→ **Supplied entries**:
>>>>
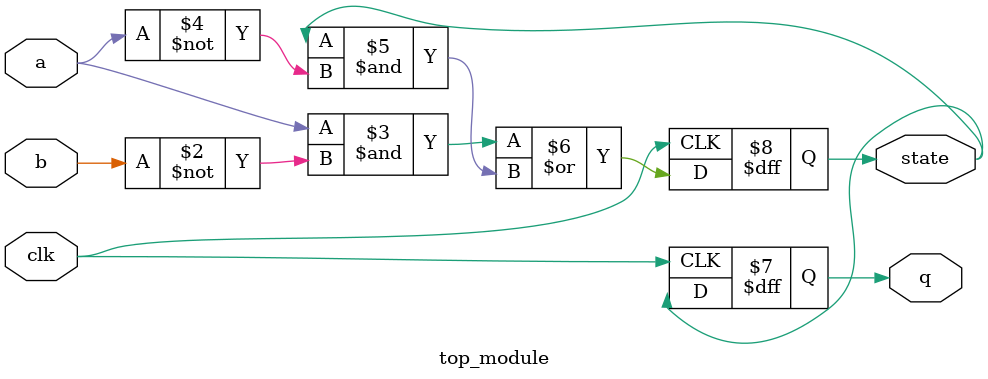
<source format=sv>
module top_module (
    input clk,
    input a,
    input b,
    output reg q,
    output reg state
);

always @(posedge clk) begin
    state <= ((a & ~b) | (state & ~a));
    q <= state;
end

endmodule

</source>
<<<<
>>>>
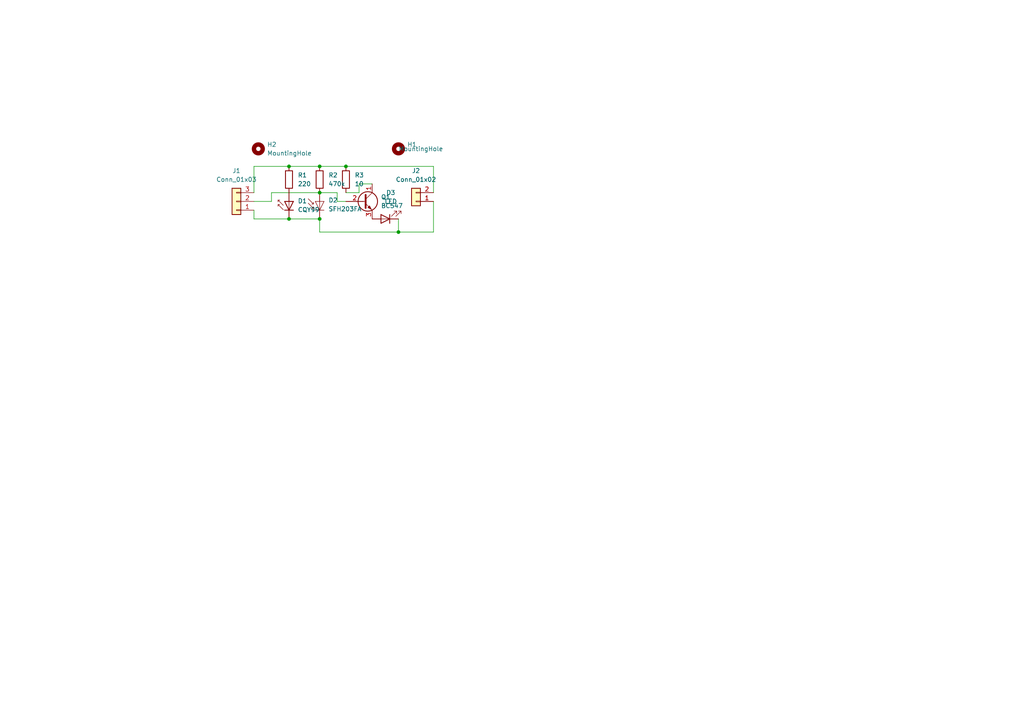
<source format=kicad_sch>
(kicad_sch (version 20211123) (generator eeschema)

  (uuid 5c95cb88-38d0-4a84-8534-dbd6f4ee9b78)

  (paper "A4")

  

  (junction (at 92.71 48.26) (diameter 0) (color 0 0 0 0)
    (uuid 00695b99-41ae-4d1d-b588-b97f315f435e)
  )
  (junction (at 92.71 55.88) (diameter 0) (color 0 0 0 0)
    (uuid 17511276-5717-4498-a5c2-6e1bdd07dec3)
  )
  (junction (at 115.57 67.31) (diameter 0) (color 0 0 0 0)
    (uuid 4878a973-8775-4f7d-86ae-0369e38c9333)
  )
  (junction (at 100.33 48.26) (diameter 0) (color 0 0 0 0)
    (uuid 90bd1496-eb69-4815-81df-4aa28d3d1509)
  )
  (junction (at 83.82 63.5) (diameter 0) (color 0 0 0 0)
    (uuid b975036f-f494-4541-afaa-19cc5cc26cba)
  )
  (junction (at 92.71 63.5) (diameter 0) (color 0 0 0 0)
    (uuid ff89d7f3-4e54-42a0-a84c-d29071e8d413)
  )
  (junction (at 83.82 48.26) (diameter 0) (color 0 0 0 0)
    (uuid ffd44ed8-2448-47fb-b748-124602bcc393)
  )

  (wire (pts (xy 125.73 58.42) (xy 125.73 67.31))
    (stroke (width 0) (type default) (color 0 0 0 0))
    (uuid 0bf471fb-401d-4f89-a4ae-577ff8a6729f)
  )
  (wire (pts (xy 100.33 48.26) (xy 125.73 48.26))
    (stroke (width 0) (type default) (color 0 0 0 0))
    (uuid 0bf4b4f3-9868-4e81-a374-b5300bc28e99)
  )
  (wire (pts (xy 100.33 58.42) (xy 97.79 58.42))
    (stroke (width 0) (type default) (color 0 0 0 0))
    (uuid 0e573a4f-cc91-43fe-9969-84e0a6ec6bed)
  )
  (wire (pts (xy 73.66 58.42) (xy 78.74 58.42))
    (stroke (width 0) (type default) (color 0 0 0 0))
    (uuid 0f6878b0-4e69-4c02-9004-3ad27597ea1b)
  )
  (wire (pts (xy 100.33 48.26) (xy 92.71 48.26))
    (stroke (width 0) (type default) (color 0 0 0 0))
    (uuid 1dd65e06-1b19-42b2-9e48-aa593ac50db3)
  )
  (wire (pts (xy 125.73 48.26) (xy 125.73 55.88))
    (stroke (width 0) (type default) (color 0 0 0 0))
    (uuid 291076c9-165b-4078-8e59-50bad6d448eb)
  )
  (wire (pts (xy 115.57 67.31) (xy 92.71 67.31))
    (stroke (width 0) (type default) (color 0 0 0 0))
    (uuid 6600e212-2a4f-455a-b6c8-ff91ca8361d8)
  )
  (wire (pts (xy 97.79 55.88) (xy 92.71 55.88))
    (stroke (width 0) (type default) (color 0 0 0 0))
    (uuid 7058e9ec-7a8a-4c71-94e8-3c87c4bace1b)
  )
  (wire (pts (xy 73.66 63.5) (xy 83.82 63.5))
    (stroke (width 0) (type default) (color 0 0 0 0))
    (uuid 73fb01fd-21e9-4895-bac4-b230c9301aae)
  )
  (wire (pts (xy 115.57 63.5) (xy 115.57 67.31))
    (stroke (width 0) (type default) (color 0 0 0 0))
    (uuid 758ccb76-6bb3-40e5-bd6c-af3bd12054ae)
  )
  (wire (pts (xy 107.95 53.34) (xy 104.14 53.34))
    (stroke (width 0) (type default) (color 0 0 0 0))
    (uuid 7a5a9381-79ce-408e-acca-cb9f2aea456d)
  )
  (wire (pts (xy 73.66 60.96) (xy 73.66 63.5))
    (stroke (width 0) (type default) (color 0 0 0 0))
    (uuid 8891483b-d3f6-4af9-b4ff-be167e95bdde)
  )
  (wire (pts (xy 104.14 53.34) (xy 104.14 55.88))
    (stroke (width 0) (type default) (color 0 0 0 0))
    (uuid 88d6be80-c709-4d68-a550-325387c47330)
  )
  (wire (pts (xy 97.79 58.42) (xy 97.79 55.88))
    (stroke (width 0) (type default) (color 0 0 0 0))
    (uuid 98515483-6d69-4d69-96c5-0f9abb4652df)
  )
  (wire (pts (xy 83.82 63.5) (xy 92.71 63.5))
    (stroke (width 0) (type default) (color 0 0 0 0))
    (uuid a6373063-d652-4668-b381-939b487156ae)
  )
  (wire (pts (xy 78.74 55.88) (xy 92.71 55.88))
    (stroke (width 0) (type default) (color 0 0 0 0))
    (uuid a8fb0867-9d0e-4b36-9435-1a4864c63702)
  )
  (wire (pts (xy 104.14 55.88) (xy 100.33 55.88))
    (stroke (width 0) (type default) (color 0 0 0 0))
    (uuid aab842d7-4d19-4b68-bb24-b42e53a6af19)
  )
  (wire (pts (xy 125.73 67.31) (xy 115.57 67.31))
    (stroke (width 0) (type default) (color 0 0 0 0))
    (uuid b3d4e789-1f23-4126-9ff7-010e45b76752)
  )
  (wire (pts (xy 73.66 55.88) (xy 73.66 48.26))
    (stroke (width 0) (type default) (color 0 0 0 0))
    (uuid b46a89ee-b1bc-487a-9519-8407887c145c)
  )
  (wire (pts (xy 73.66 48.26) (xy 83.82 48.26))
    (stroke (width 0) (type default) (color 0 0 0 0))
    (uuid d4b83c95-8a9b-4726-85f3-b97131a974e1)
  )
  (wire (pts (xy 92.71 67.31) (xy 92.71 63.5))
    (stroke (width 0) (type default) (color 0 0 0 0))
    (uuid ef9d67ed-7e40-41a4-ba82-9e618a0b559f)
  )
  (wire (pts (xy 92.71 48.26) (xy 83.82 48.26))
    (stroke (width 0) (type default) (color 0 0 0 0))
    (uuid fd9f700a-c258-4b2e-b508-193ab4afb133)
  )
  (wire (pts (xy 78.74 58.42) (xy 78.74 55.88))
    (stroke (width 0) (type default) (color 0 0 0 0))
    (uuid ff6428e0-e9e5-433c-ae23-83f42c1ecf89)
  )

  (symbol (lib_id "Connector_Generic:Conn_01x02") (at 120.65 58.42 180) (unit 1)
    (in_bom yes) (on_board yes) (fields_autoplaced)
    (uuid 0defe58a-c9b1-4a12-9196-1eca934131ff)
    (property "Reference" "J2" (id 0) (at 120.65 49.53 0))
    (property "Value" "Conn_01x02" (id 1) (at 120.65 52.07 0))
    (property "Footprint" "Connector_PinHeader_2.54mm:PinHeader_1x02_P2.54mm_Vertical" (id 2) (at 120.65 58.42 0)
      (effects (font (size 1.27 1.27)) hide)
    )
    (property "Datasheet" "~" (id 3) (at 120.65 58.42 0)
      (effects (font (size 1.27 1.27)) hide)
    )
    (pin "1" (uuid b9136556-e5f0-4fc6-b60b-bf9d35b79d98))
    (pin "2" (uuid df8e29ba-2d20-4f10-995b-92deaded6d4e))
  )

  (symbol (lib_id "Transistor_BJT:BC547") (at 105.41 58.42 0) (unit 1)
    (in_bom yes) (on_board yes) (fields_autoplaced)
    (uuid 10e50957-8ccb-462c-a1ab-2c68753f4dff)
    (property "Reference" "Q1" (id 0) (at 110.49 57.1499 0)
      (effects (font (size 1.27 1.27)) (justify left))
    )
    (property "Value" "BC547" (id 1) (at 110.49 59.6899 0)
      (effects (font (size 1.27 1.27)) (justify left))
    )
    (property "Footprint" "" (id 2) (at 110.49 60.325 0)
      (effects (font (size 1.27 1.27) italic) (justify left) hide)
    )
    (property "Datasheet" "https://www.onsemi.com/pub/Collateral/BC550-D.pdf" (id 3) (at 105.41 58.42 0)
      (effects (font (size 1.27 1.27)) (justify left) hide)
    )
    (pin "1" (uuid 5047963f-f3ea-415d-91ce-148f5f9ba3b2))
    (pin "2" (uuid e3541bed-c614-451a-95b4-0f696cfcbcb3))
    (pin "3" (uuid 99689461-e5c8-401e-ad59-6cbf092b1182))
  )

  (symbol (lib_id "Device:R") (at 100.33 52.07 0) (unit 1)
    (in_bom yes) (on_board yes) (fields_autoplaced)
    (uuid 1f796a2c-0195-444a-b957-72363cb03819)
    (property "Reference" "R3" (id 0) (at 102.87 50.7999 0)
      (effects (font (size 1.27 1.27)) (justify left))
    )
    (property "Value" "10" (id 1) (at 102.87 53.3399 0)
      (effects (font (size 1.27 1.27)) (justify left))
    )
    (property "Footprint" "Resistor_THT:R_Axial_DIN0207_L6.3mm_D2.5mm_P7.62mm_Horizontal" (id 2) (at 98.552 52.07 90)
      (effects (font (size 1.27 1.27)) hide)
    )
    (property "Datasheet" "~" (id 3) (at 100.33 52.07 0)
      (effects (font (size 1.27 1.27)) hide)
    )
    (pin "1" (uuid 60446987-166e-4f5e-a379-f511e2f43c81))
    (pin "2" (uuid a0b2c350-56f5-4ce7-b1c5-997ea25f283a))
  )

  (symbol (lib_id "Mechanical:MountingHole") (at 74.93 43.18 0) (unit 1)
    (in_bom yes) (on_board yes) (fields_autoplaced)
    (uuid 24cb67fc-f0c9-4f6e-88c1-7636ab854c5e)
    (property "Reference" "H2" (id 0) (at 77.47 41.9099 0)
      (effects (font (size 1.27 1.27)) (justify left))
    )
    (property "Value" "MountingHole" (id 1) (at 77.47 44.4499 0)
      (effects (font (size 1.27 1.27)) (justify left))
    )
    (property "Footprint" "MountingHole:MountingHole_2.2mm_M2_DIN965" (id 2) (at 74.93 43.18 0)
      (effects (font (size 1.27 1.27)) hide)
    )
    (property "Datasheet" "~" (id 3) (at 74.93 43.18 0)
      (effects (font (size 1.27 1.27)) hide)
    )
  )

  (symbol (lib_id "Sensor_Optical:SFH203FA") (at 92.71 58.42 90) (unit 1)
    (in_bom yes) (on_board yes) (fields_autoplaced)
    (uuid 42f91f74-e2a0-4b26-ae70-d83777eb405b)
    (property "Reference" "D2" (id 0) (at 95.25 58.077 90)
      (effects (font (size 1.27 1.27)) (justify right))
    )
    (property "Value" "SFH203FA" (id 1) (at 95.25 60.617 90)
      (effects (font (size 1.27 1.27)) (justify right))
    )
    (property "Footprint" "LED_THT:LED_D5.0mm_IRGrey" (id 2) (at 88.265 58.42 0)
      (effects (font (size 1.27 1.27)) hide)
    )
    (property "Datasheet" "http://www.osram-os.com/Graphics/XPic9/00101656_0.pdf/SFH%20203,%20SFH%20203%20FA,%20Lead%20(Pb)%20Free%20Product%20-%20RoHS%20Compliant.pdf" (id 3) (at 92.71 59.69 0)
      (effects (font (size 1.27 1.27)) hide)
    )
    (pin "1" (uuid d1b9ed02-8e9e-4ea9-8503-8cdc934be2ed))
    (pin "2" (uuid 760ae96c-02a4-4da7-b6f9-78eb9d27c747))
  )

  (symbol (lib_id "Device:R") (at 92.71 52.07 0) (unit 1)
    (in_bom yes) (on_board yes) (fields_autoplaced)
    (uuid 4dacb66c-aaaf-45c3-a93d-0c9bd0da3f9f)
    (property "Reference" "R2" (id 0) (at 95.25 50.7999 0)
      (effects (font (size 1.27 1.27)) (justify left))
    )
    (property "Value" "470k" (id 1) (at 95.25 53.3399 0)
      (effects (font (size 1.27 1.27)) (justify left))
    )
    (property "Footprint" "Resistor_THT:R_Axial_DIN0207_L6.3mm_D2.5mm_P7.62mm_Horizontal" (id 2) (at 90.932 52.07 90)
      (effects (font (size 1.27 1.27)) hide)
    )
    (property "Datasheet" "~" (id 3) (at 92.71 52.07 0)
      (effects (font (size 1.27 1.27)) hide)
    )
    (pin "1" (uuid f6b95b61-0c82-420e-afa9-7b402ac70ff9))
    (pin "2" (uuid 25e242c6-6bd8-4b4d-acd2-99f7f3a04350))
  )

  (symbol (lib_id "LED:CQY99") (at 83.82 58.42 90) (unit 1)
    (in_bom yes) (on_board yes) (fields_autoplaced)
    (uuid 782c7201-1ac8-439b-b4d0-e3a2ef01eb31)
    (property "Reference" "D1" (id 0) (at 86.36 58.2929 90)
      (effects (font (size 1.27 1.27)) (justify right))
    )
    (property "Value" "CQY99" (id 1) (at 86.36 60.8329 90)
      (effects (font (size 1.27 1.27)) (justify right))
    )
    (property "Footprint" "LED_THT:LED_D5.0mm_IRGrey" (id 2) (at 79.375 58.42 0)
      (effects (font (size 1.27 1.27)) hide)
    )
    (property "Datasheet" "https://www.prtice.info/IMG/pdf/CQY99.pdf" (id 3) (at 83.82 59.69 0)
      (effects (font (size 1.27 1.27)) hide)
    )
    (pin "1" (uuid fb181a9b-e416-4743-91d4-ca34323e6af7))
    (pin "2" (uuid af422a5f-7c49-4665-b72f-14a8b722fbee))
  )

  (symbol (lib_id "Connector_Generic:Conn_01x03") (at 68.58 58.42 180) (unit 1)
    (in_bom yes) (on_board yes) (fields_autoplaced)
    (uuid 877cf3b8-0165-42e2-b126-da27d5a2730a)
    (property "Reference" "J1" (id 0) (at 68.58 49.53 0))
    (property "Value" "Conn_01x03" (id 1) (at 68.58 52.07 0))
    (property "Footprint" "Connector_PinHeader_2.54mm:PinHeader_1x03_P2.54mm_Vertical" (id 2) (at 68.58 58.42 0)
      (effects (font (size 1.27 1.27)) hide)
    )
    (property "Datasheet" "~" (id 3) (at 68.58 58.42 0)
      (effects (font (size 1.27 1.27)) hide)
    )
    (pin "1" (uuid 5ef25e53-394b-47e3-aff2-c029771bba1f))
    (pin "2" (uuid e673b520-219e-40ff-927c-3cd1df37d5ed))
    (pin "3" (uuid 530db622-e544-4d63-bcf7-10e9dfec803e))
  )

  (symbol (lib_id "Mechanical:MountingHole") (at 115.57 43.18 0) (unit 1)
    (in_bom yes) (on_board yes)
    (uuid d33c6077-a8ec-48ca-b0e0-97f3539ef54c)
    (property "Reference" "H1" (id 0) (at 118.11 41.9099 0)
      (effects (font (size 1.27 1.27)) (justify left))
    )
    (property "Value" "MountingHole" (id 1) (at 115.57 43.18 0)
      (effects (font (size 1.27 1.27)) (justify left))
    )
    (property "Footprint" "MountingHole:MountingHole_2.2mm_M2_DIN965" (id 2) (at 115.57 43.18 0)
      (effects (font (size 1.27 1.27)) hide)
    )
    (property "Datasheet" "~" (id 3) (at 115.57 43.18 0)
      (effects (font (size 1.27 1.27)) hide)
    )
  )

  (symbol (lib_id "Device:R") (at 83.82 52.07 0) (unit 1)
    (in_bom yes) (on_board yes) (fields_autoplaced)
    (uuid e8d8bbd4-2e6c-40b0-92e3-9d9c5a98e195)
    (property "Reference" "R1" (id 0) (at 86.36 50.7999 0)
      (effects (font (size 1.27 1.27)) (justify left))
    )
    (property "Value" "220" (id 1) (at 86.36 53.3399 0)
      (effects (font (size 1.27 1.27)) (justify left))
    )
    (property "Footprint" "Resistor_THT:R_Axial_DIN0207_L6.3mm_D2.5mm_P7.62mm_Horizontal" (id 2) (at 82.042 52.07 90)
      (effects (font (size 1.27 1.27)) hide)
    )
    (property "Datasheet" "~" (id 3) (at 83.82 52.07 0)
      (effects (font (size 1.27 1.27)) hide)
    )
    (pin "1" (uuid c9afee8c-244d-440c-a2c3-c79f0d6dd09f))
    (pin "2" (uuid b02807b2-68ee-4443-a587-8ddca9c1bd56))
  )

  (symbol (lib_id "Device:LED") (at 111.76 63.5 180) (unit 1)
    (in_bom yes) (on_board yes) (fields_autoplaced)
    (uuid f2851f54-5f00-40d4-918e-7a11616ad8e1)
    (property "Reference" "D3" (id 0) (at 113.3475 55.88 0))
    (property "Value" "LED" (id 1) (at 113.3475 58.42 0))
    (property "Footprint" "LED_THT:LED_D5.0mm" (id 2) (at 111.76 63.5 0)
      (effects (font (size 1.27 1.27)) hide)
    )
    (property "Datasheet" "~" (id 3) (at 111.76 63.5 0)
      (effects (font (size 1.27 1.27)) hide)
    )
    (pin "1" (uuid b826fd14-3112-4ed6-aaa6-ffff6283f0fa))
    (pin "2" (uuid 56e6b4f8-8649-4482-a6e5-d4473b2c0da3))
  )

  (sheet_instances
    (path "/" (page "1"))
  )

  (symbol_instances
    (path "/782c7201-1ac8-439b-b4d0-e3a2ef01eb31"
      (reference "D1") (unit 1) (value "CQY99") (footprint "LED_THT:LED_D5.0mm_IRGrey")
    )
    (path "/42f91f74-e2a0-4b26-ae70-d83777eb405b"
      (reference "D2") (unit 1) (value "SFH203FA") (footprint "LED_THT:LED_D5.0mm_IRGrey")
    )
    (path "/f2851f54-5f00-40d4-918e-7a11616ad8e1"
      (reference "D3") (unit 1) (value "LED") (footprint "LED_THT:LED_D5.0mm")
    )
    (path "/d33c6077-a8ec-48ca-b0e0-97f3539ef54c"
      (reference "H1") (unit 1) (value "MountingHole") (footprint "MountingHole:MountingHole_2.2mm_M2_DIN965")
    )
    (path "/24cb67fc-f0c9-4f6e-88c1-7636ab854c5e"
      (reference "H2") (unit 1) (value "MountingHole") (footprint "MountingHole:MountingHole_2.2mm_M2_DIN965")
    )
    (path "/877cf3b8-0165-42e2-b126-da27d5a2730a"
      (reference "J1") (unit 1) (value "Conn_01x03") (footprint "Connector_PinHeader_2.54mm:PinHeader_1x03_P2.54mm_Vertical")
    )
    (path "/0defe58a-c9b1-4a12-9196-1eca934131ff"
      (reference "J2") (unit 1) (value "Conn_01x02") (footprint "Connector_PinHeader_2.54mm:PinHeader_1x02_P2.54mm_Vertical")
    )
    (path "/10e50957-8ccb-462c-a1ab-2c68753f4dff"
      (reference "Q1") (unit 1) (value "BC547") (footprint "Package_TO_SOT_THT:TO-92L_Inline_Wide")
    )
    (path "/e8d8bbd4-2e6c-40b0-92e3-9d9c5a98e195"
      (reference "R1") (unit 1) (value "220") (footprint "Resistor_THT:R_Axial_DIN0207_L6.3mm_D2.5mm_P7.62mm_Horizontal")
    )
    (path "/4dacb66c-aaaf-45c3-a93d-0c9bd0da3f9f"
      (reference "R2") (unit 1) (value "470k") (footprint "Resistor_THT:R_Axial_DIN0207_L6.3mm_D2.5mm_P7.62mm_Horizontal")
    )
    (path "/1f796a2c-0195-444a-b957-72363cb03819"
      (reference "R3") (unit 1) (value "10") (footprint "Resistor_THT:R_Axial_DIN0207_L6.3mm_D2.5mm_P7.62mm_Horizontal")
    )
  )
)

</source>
<<<<
→ **Instructions to follow**:
Please report all lines in the entries where "path" appears.

→ **Problem solution**:
    (path "/" (page "1"))
    (path "/782c7201-1ac8-439b-b4d0-e3a2ef01eb31"
    (path "/42f91f74-e2a0-4b26-ae70-d83777eb405b"
    (path "/f2851f54-5f00-40d4-918e-7a11616ad8e1"
    (path "/d33c6077-a8ec-48ca-b0e0-97f3539ef54c"
    (path "/24cb67fc-f0c9-4f6e-88c1-7636ab854c5e"
    (path "/877cf3b8-0165-42e2-b126-da27d5a2730a"
    (path "/0defe58a-c9b1-4a12-9196-1eca934131ff"
    (path "/10e50957-8ccb-462c-a1ab-2c68753f4dff"
    (path "/e8d8bbd4-2e6c-40b0-92e3-9d9c5a98e195"
    (path "/4dacb66c-aaaf-45c3-a93d-0c9bd0da3f9f"
    (path "/1f796a2c-0195-444a-b957-72363cb03819"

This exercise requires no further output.